Il fallait voir les petits burins, les marteaux et les ongles ridicules … un morceau du mur, du grand mur, c’est si dur.
Il fallait voir les badauds perdus comme en rêve.
Il fallait voir, mais mes larmes m’en ont fait louper pas mal … J’étais bête et heureux.
Me sont revenus alors, parmi mes souvenirs laissés là-bas, une adresse rangée au fond de ma tête d’une correspondante à qui je n’avais pas écrit depuis plus de vingt ans. Je lui ai envoyé une lettre comme on lance une bouteille à la mer. Quitte à aller à Berlin, ce qui devenait impératif, que cela soit au moins pour y rencontrer quelqu’un !
Petra me téléphona un samedi après-midi. Le fait de ne plus savoir parler allemand amplifiait mon sentiment de perdition. On réussit à convenir qu’elle m’écrirait. Cela me laissait le temps de préparer mon voyage et de récupérer au plus vite quelques rudiments de la langue de Goethe. Deux jours avant de partir, la lettre m’apprenait qu’elle était mariée, qu’elle avait trois enfants, m’attendrait à l’aéroport et assurerait mon hébergement.




SAINT NICOLAS
J’aurais voulu partir en train.
J’avais un souvenir de gamin fasciné, voyageant dans un groupe sponsorisé par les Amitiés Franco-allemandes (de l’Est), appendice du PCF, et regardant, illuminés, les chiens policiers longeant les voies à la recherche des fraudeurs. Quel chic ! On était comme dans un film de guerre.
J’aurais voulu partir en train. Voir si, vraiment, les bergers allemands n’y étaient plus ou s’ils dormaient…
J’aurais voulu partir en train, je m’étais renseigné dès le 15 novembre. Toutes les réservations étaient prises jusqu’au 24 décembre sur ligne Paris-Berlin de la SNCF, c’est pas possible !
J’avais choisi, comme par hasard de partir le 6 décembre. Je réalisais en chemin que c’était le jour de la Saint-Nicolas, une fête importante Outre-Rhin pour les cadeaux et les enfants. D’ailleurs si vous retirez la crosse au Saint, vous avez le Père Noël, En outre ça a toujours été une tradition de ne pas partir en République Démocratique Allemande sans provision de produits rares : bonbons, bananes, cafés, chocolats, dentifrices et autres réussites commerciales de l’occident florissant.

◆ Extraits de données
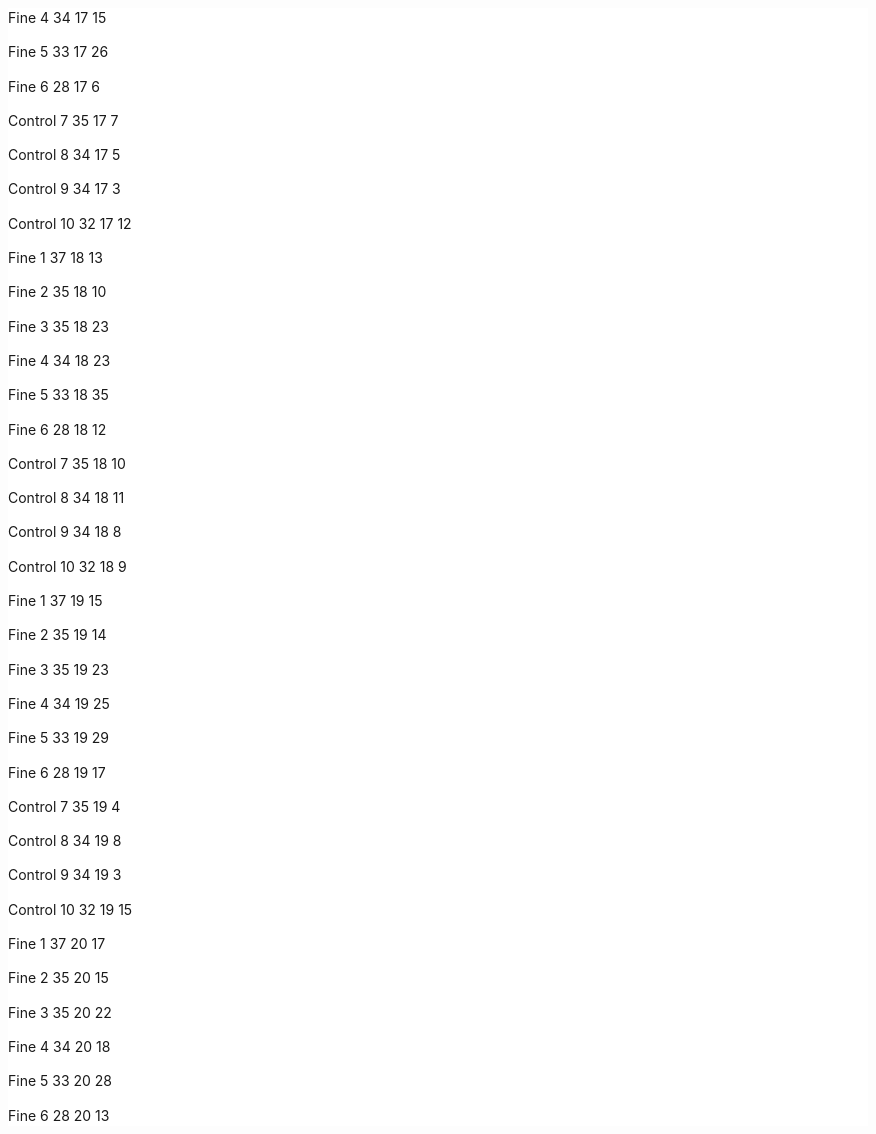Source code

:    Fine        4           34         17           15         

   Fine        5           33         17           26         

   Fine        6           28         17            6         

  Control      7           35         17            7         

  Control      8           34         17            5         

  Control      9           34         17            3         

  Control      10          32         17           12         

   Fine        1           37         18           13         

   Fine        2           35         18           10         

   Fine        3           35         18           23         

   Fine        4           34         18           23         

   Fine        5           33         18           35         

   Fine        6           28         18           12         

  Control      7           35         18           10         

  Control      8           34         18           11         

  Control      9           34         18            8         

  Control      10          32         18            9         

   Fine        1           37         19           15         

   Fine        2           35         19           14         

   Fine        3           35         19           23         

   Fine        4           34         19           25         

   Fine        5           33         19           29         

   Fine        6           28         19           17         

  Control      7           35         19            4         

  Control      8           34         19            8         

  Control      9           34         19            3         

  Control      10          32         19           15         

   Fine        1           37         20           17         

   Fine        2           35         20           15         

   Fine        3           35         20           22         

   Fine        4           34         20           18         

   Fine        5           33         20           28         

   Fine        6           28         20           13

◆ Liste des tâches
1. Répondez aux questions suivantes sur le récit du voyage à Berlin.
(a) Depuis combien de temps la correspondante n'avait-elle pas reçu de lettre ?
(b) Quel jour de la semaine Petra a-t-elle téléphoné ?
(c) Quelle date de départ avait été choisie ?
2. Prolongez, s'il vous plaît, le récit du voyage à Berlin à partir de sa dernière phrase.
Le listing ci-dessus est sans rapport avec le récit du voyage à Berlin.

◆ Résultats attendus
1.
(a) Depuis plus de vingt ans.
(b) Un samedi, dans l'après-midi.
(c) Le 6 décembre.

2.
Partant le mercredi, dès dimanche j’étais attendu à Paris. C’était juste ce qu’il fallait pour prendre la température d’un site connu. Adepte du Blitz-Reise (voyage-éclair) j’optais là pour la formule qui correspondait le mieux à la réalité de ma situation.
J’appris la veille de mon départ en avion que la SPA d’Allemagne Fédérale lançait une campagne d’adoption pour que les 500 chiens chargés de la surveillance des frontières ne soient pas transformés en chair à pâté. Je ne pus m’empêcher de me demander qui s’occuperait du sort des milliers de professeurs de marxisme-léninisme.
 J’appris encore, ce même jour, qu’Eric Honecker[3] était en résidence surveillée. Souriant chef d’Etat il y a encore deux mois, il n’avait fait que prolonger naturellement un régime de dictature à une population qui la subissait depuis 56 ans[4].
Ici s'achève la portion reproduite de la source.